Ein krasses Beispiel für eine total verfehlte Festivalplanung lieferte die Stadt Hoyerswerda vor Monatsfrist. 2,5 Millionen Euro dürfen die städtischen Wirtschaftsbetriebe jetzt nachschießen, für jeden der letztendlich 18.000 Besucher sind das 139 Euro – ein Ticket-Zuschuss-Wert, den sonst nur Opernhäuser erreichen und der gemeinhin auch nur im Hochkultur-Bereich akzeptiert wird. Hoyerswerda ist eine radikal geschrumpfte ehemalige Industriestadt, sogar nach DDR-Maßstäben tief im Osten. Mit David Guetta, den Toten Hosen und den Fantastischen Vier sollte das Seenland Festival das Image der strukturell rettungslos darniederliegenden Region aufwerten. Groß gehört hat man von der Veranstaltung, die im Niemandsland mit 40.000 Besuchern geplant wurde, indes nicht.

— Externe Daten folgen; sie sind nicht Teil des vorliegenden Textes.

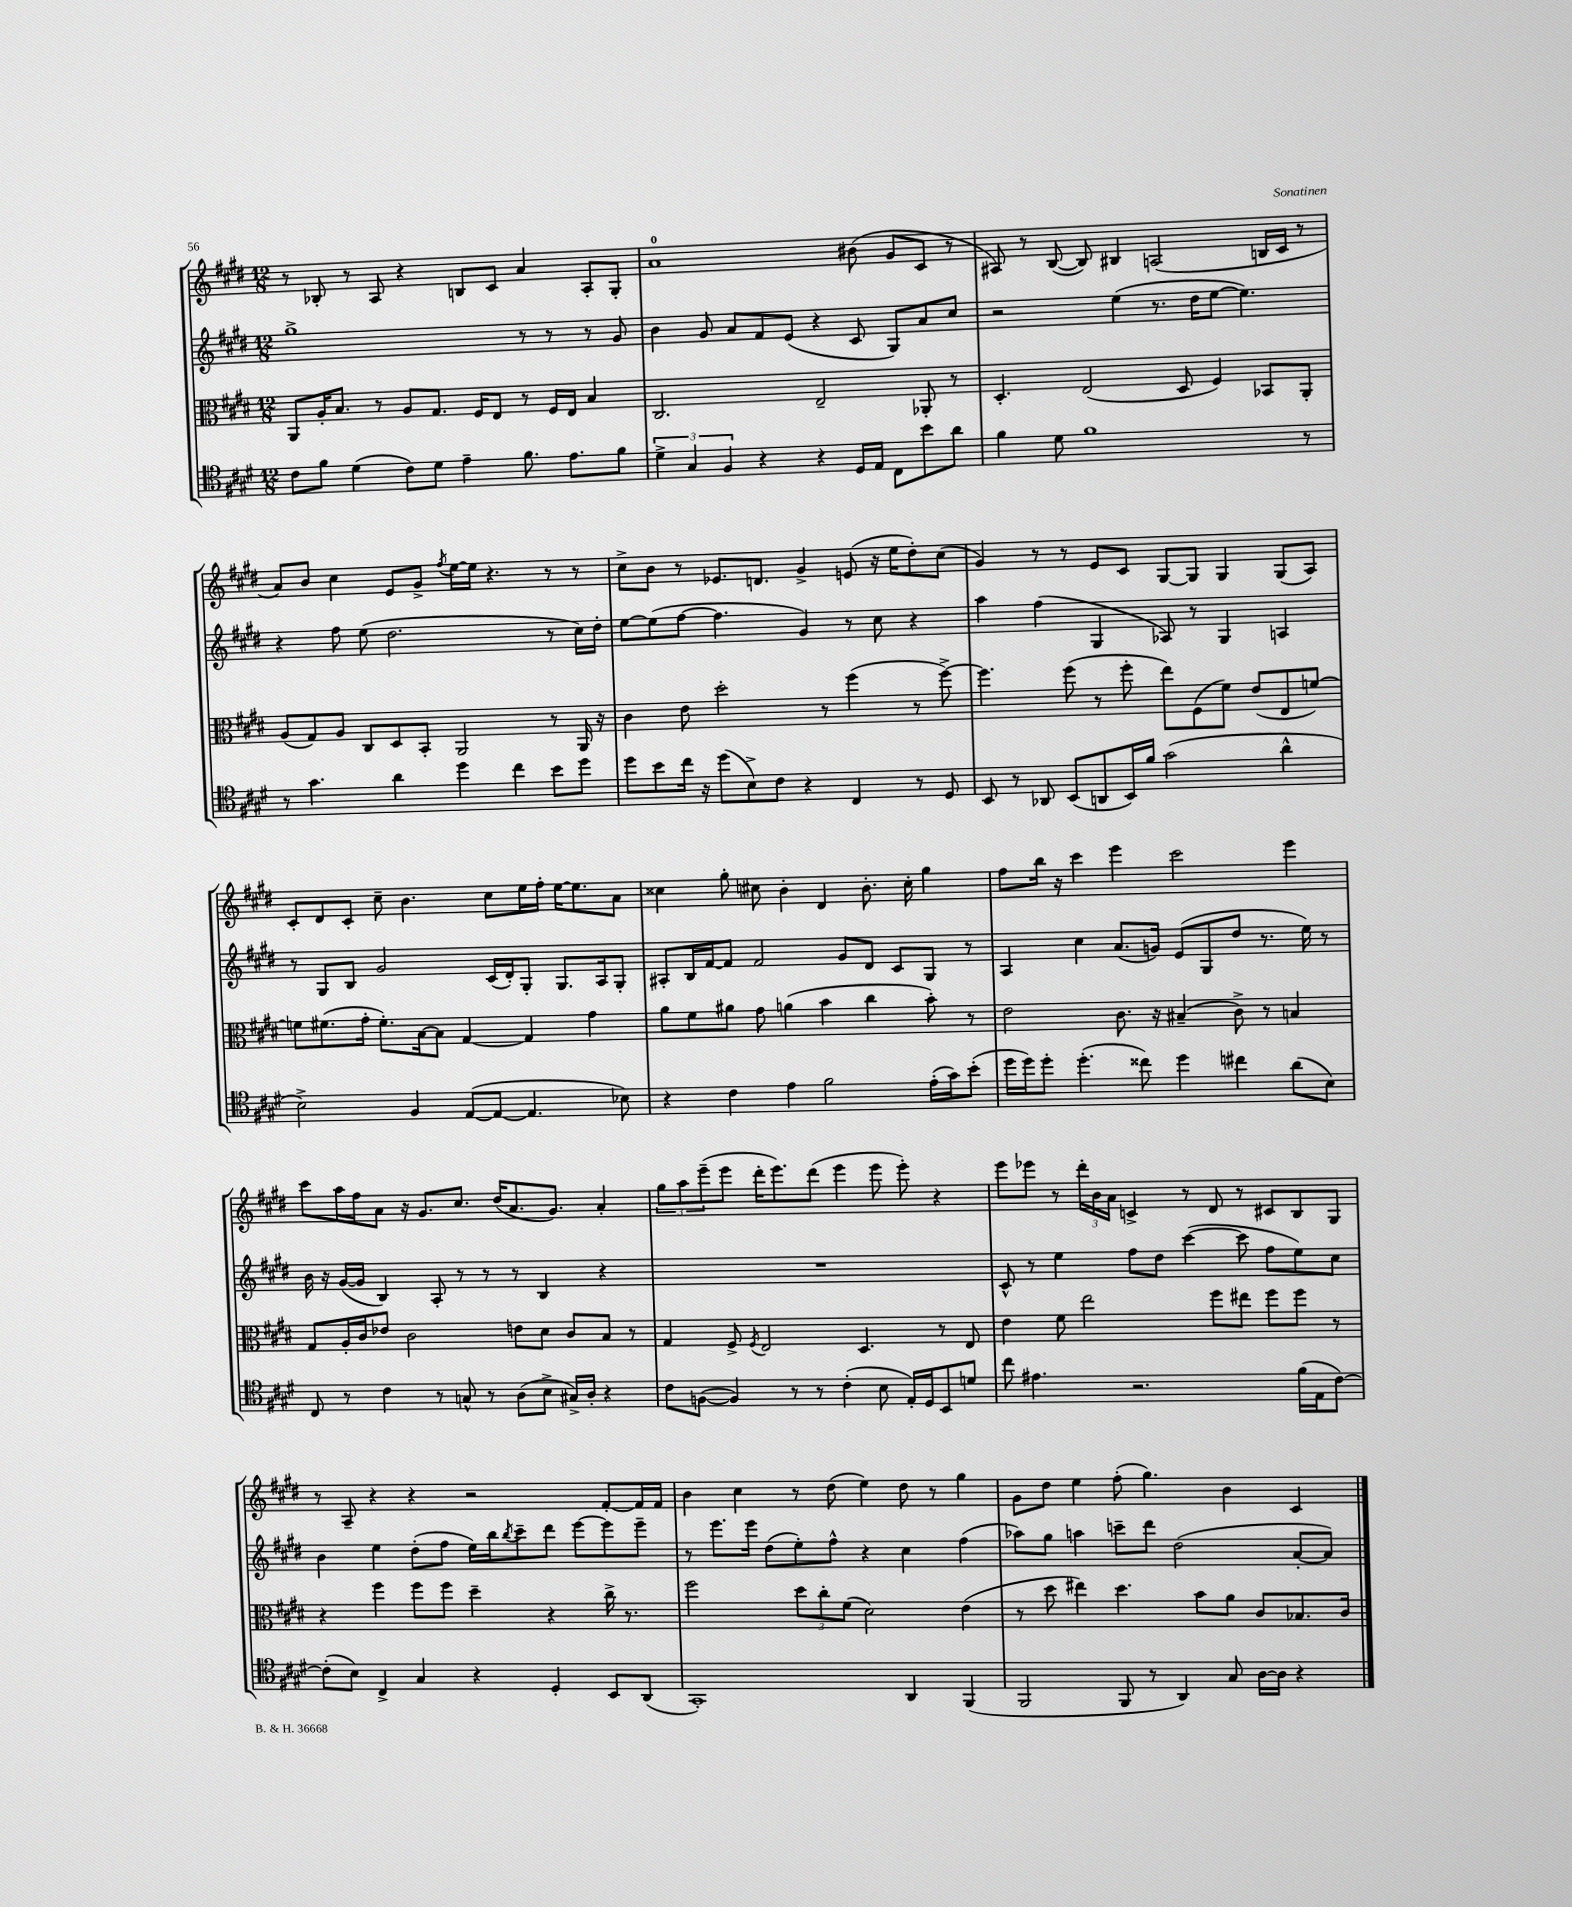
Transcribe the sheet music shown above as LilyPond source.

<<
\new StaffGroup <<
\new Staff = "s0" {
    \clef treble \key e \major \numericTimeSignature \time 12/8
    r8 bes8-. r8 a8 r4 b8 cis'8 a'4 a8-. gis8-. |
    a'1-0 bis'8( gis'8 cis'8 r8 |
    ais8) r8 b8~( b8) bis4 a2( b16 cis'16 r8 |
    a'8) b'8 cis''4 e'8 gis'8-> \acciaccatura { fis''8 } e''16~ e''16 r4. r8 r8 |
    cis''8-> b'8 r8 ees'8. d'8. gis'4-> e'8( r16 e''16 dis''8-.) cis''8( |
    gis'4) r8 r8 e'8 cis'8 gis8~ gis8 gis4 gis8( a8) |
    cis'8-. dis'8 cis'8-. cis''8-- b'4. cis''8 e''16 fis''16-. e''16~ e''8. a'8 |
    cisis''4 gis''8-. cis''8 b'4-. dis'4 b'8.-. cis''16-. gis''4 |
    fis''8 b''16 r16 cis'''4 e'''4 cis'''2 e'''4 |
    cis'''8 a''16 fis''16 a'8 r16 gis'8. cis''8. dis''16( a'8. gis'8.) a'4-. |
    \tuplet 3/2 { gis''8 a''8 e'''8--( } e'''8 dis'''16-. e'''8.) dis'''8( e'''4 e'''8 e'''8-.) r4 |
    e'''8 ees'''8 r8 \tuplet 3/2 { dis'''16-. b'16 a'16 } c'4-> r8 dis'8 r8 cis'8 b8 gis8 |
    r8 a8-- r4 r4 r2 fis'8~-. fis'16 fis'16 |
    b'4 cis''4 r8 dis''8( e''4) dis''8 r8 gis''4 |
    gis'8 dis''8 e''4 fis''8-.( gis''4.) b'4 cis'4 \bar "|." |
}
\new Staff = "s1" {
    \clef treble \key e \major \numericTimeSignature \time 12/8
    gis''1-> r8 r8 r8 gis'8 |
    b'4 gis'8 a'8 fis'8 e'8( r4 cis'8 gis8) a'8 cis''8 |
    r2 e''4( r8. dis''16 e''8~ e''4.) |
    r4 fis''8 e''8( dis''2. r8 cis''16) dis''16-. |
    e''8~ e''8( fis''8~ fis''4. gis'4) r8 cis''8 r4 |
    a''4 fis''4( gis4 aes8) r8 gis4 a4 |
    r8 gis8 b8 gis'2 cis'16( dis'16-.) gis8-. gis8. a16 gis8-. |
    ais8-. b16 fis'16~ fis'8 fis'2 gis'8 dis'8 cis'8 gis8 r8 |
    a4 cis''4 a'8.( g'16) e'8( gis8 dis''8 r8. e''16) r8 |
    b'16 r16 gis'16~( gis'16 b4) a8-. r8 r8 r8 b4 r4 |
    R1. |
    cis'8-^ r8 e''4 fis''8 dis''8 cis'''4~( cis'''8 fis''8 e''8) cis''8 |
    b'4 e''4 dis''8-.( fis''8 e''16) b''16 \acciaccatura { b''8 } cis'''8-- dis'''8 e'''8~ e'''8 e'''8-- |
    r8 e'''8. e'''16 dis''8( e''8-.) fis''8-^ r4 cis''4 fis''4( |
    aes''8) gis''8 a''4 c'''8-- dis'''8 dis''2( a'8~-. a'8) \bar "|." |
}
\new Staff = "s2" {
    \clef alto \key e \major \numericTimeSignature \time 12/8
    a,8 a16-. b8. r8 a8 gis8. fis16 e8 r8 fis16 e16 b4 |
    cis2. e2-- aes,8-. r8 |
    dis4.-. e2( dis8 fis4) bes,8 a,8-. |
    a8( gis8) a8 cis8 dis8 b,8-. a,2 r8 a,16 r16 |
    cis'4 e'8 dis''2-. r8 fis''4( r8 fis''8~->) |
    fis''4. fis''8( r8 fis''8-. e''8) fis8( fis'8) e'8( e8 f'8~) |
    f'8 fis'8.( gis'16-. fis'8.-.) b16~ b8 gis4~ gis4 gis'4 |
    a'8 fis'8 ais'8 gis'8 a'4( b'4 cis''4 b'8-.) r8 |
    e'2 cis'8. r16 bis4--( cis'8->) r8 b4 |
    gis8 a16-. cis'16 ees'8 cis'2 e'8 dis'8 cis'8 b8 r8 |
    gis4 fis8-> \acciaccatura { fis8 } e2 dis4. r8 e8 |
    e'4 fis'8 e''2 fis''8 eis''8 fis''8 fis''8 r8 |
    r4 fis''4 fis''8 fis''8 dis''4-- r4 cis''16-> r8. |
    fis''2 \tuplet 3/2 { dis''8 cis''8-. fis'8( } dis'2) e'4( |
    r8 dis''8 eis''4) dis''4. b'8 a'8 cis'8 bes8. cis'16 \bar "|." |
}
\new Staff = "s3" {
    \clef tenor \key e \major \numericTimeSignature \time 12/8
    cis'8 fis'8 dis'4( cis'8) dis'8 e'4-- fis'8. e'8. fis'8 |
    \tuplet 3/2 { dis'4-> gis4 fis4 } r4 r4 dis16 e16 cis8 b'8 a'8 |
    fis'4 dis'8 fis'1 r8 |
    r8 gis'4. a'4 dis''4 cis''4 b'8 dis''8 |
    dis''8 b'8 cis''16 r16 dis''8( b8->) cis'8 r4 cis4 r8 dis8 |
    b,8 r8 aes,8 b,8( a,8 b,16) fis'16 gis'2( a'4-^ |
    b2->) fis4 e8~( e8~ e4. bes8) |
    r4 cis'4 e'4 fis'2 e'16-.( gis'16) b'8-.( |
    dis''16 dis''16) dis''8-. dis''4.-.( cisis''8) dis''4 cis''4 a'8( b8) |
    cis8 r8 cis'4 r8 g8-^ r8 a8( b8-> gis16->) a16-. r4 |
    cis'8 f8~( f4) r8 r8 cis'4-.( b8 e16-.) dis16 b,8 d'8 |
    cis''8 eis'4. r2. fis'16( e16 cis'8~) |
    cis'8-.( b8) cis4-> gis4 r4 dis4-. b,8 a,8( |
    gis,1-.) a,4 fis,4( |
    fis,2 fis,8 r8 a,4) gis8 a16~ a16 r4 \bar "|." |
}
>>
>>
\layout { \context { \Score \remove "Bar_number_engraver" } }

Dass es auch weniger Branchenfremde treffen kann, bewies in diesem Jahr das vergleichsweise kleine, nichtsdestotrotz wenigstens einigermaßen bekannte Omas Teich in Ostfriesland. Drei Tage vor Veranstaltung – die Aufbauarbeiten waren in vollem Gange – kam das Aus. Um die 4.000 Tickets hatte man im Vorfeld verkauft – zu wenig für die Größenordnung an Gagen und den logistischen Aufwand, den auch kleine Festivals leisten müssen. Das ruft in Erinnerung, dass Veranstaltungsbusiness seit jeher mit hohen Risiken behaftet ist. Generell drastisch erhöhtes Gagenniveau, spätestens seit der Loveparade-Katastrophe deutlich aufmerksamere Behörden und umfassendere kostenintensive Sicherheitskonzepte sowie die Vorsorge gegen immer wahrscheinlicher werdende Wetterkapriolen treiben die Kosten in die Höhe. Spürbar wird das an den immer noch steigenden Preisen, die nur von den Branchenprimussen scheinbar frei diktiert werden können. Sogar die Fusion hat an ihren Kosten zu knabbern. 5,3 Millionen Euro kostet sie den veranstaltenden Kulturkosmos Müritz e. V. im letzten Jahr. Dessen Ausgabenaufstellung sickerte kürzlich durch. Für nächstes Jahr angedacht ist eine durchaus spürbare Preiserhöhung für die Tickets. Das fällt in eine Zeit, in der sogar die lange übercredible Fusion nicht mehr frei von Mäkelfaktoren ist: Die selbstauferlegte und lange Zeit gut akzeptierte Presse-Omerta wird im Festival-Blog-Zeitalter immer mehr aufgeweicht, Klagen über eigentlich unerwünschtes Prollpublikum nehmen zu. Ein – gemessen an anderen Festivals – immer noch Luxusproblem.

Wie viele der in diesem Jahr 87.000 angereisten Besucher des Rock am Ring nicht eine einzige Band sehen, darüber lässt sich trefflich spekulieren. Glaubwürdig scheint ein Anteil von weit über 10 Prozent, die das „Festival-Feeling“ nur auf dem Campingplatz genießen. Mit Musik im engeren Sinn hat das nur noch wenig zu tun und ist auf lange Sicht dem Festival-Image sicher auch nicht gerade förderlich. Die Künstler sehen das jetzt schon so. Denn Deutschland ist, das zeigen Umfragen unter Bands, nicht wirklich ein beliebtes Festival-Land in Europa, eher eines, das man halt mitnimmt, weil gerade Saison ist. Und weil die Kohle stimmt. Noch.